Text shown -
As an online project “in glorious celebration of our inevitable demise,” Wilbur watched and then reviewed one apocalyptic and/or post-apocalyptic movie every week, and this paperback rounds up the results. Because he is a stand-up comedian by trade, you can expect the book to be funny. But it’s also quite thoughtful and unafraid to address some Big Issues; this is legit film criticism that just happens to contain some killer jokes.

While his queue traverses nearly 100 years of cinema history, it also hops, skips and jumps among genres. Further livening up the action is that some chapters employ gimmicks. For example, in keeping with the loss-of-sight subject of Fernando Meirelles’ 2008 sci-fi drama, Blindess, Wilbur ran it twice — the first time experiencing it only as audio while he sat in a dark room. For one of Roger Corman’s rare bombs, 1970’s Gas-s-s-s, he live-blogs his mind-blowing experience — and it is an experience: “Nothing like thirty minutes of ‘silly rape’ to alter your perceptions of a cartoonish film.”

Most are straight-ahead reviews, however, and that’s A-OK, because they’re filled with such hysterical observations as:
• “I’m not saying it’s a bad thing when John Leguizamo is the strongest actor in a film, but I’m also saying exactly that.” (Vanishing on 7th Street)

Dataset records -
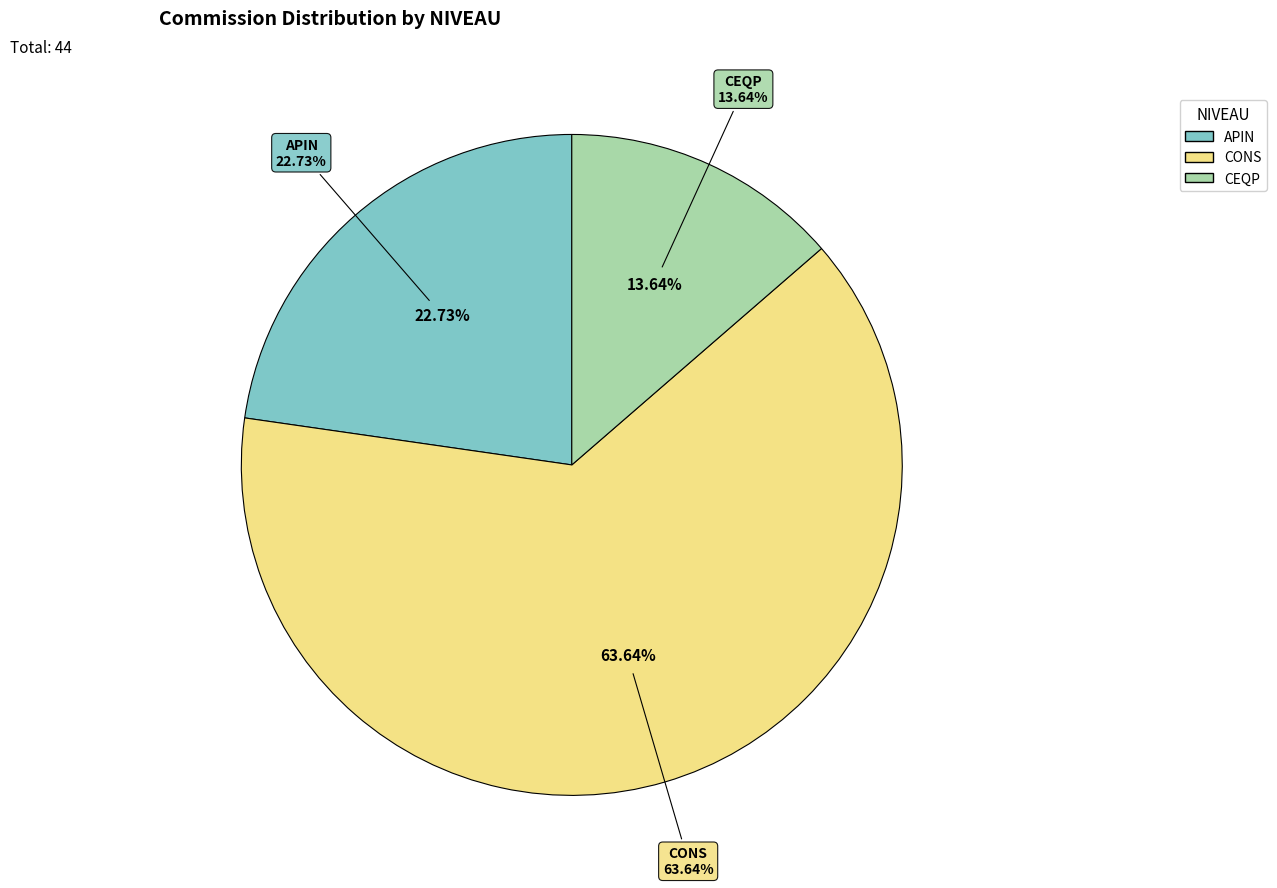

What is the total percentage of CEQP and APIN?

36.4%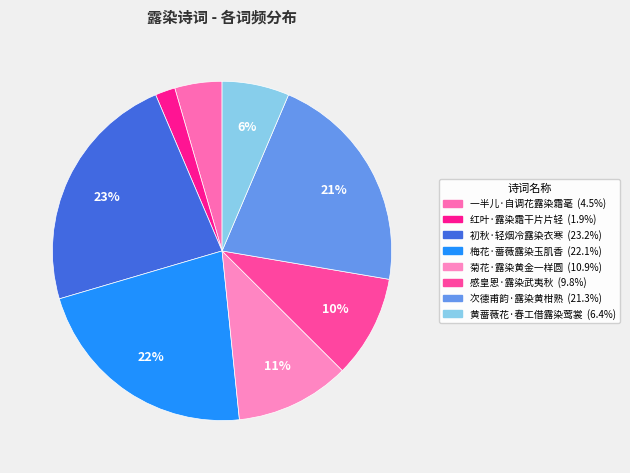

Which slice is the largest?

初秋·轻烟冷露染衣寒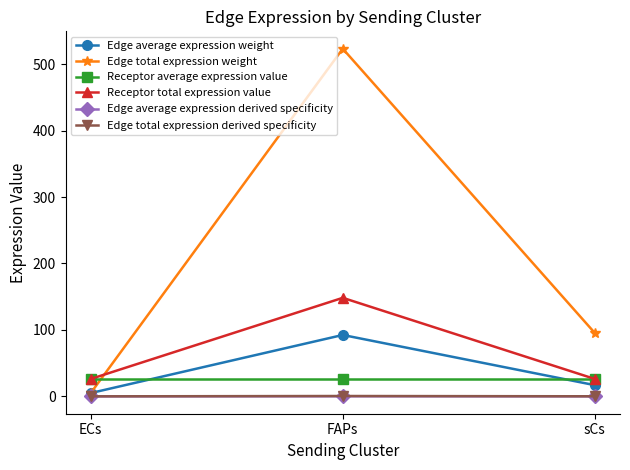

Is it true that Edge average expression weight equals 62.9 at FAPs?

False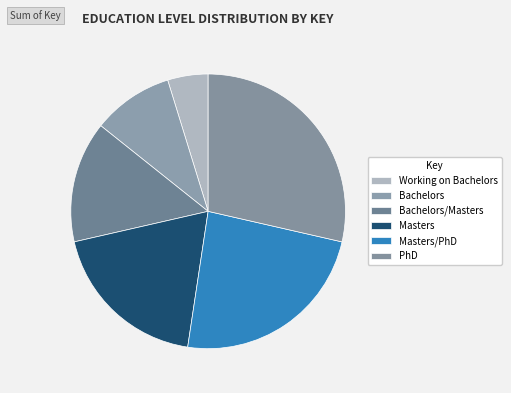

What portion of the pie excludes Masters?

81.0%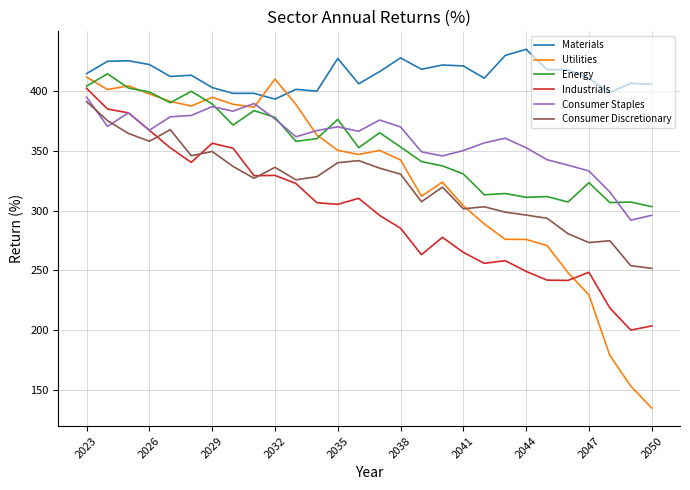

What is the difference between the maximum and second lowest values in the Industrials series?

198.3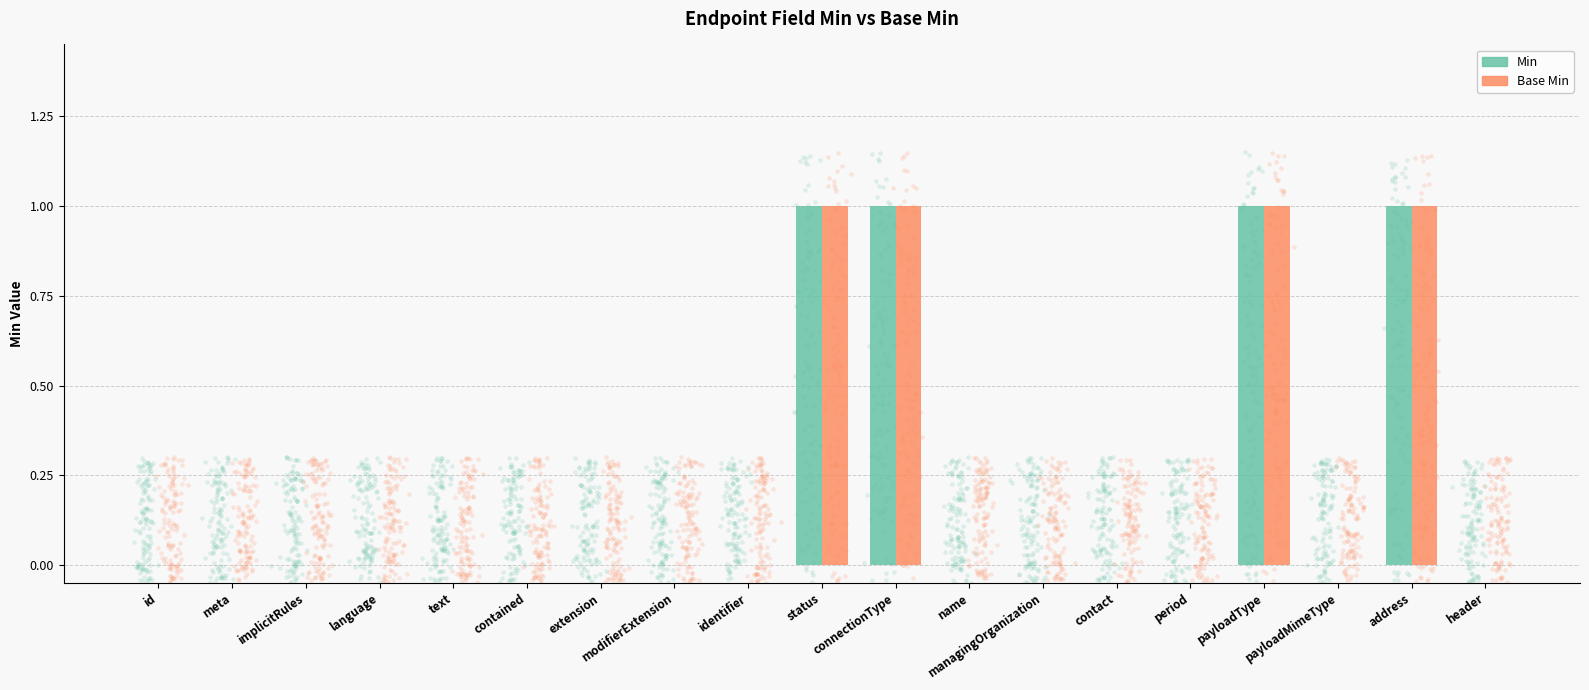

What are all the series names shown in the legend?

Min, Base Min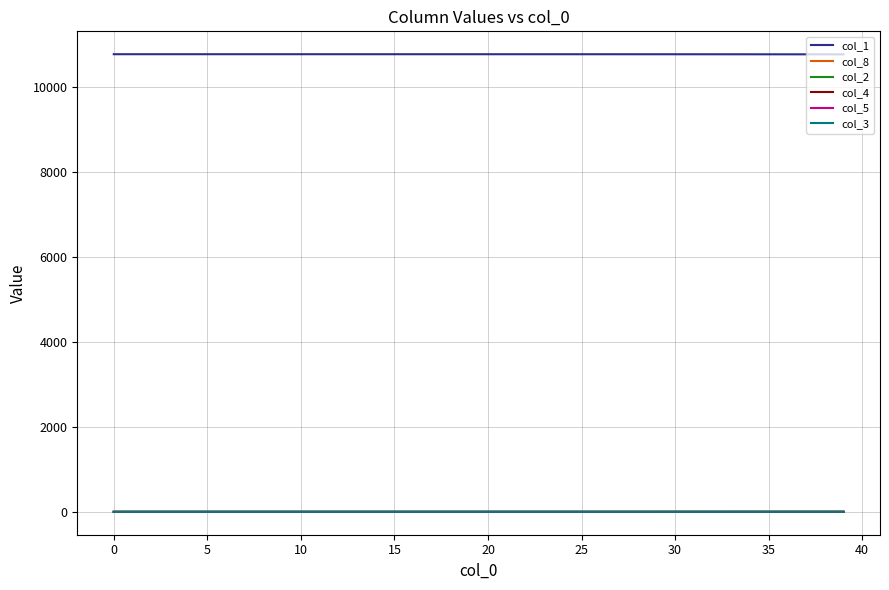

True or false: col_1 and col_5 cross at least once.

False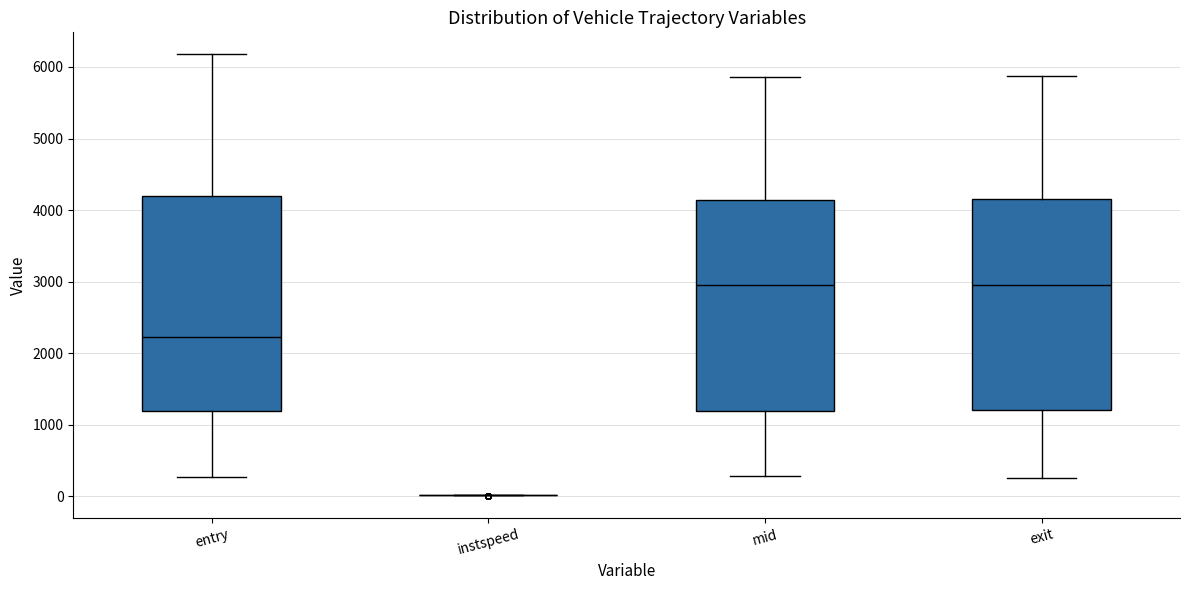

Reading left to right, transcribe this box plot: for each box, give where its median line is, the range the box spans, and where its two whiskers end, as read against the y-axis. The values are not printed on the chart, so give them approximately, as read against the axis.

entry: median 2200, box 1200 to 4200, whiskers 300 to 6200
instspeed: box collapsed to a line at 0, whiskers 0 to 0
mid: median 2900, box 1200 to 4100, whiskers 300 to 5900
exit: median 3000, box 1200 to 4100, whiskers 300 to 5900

Exercise directions - Can you carry on the review of Wilbur's book of apocalyptic movie reviews from the point where it stops?

Task response -
• “Southland Tales is what all entertainment will look like ten years from now, and what most VH1 programming looks like today.”
• “Who looks at [Jackie Earle] Haley, even as a kid, and thinks that’s not exactly what a serial killer looks like? Sure, let him guard the woman. That won’t end in rape.” (Damnation Alley)
• “Can [M. Night Shyamalan] do anything without trying to show off? I’m surprised I can read his IMDb page without a cryptix.” (The Happening)
• “Is there a subset of viewers who were crying out for a Willem Dafoe porno? Identify yourselves!” (4:44: Last Day on Earth)

The chapters are most enjoyable when you’ve seen the movies discussed, not only because Wilbur goes into detail for Acts 1 through 3, but because you possess an understanding that allows you to laugh along knowingly. Trust me: You don’t know how dead-on he is in his wholly deserved takedown of The Darkest Hour unless you, too, have suffered through the stupidity of that one about the invisible monsters that our “heroes” keep craning their necks to try and see.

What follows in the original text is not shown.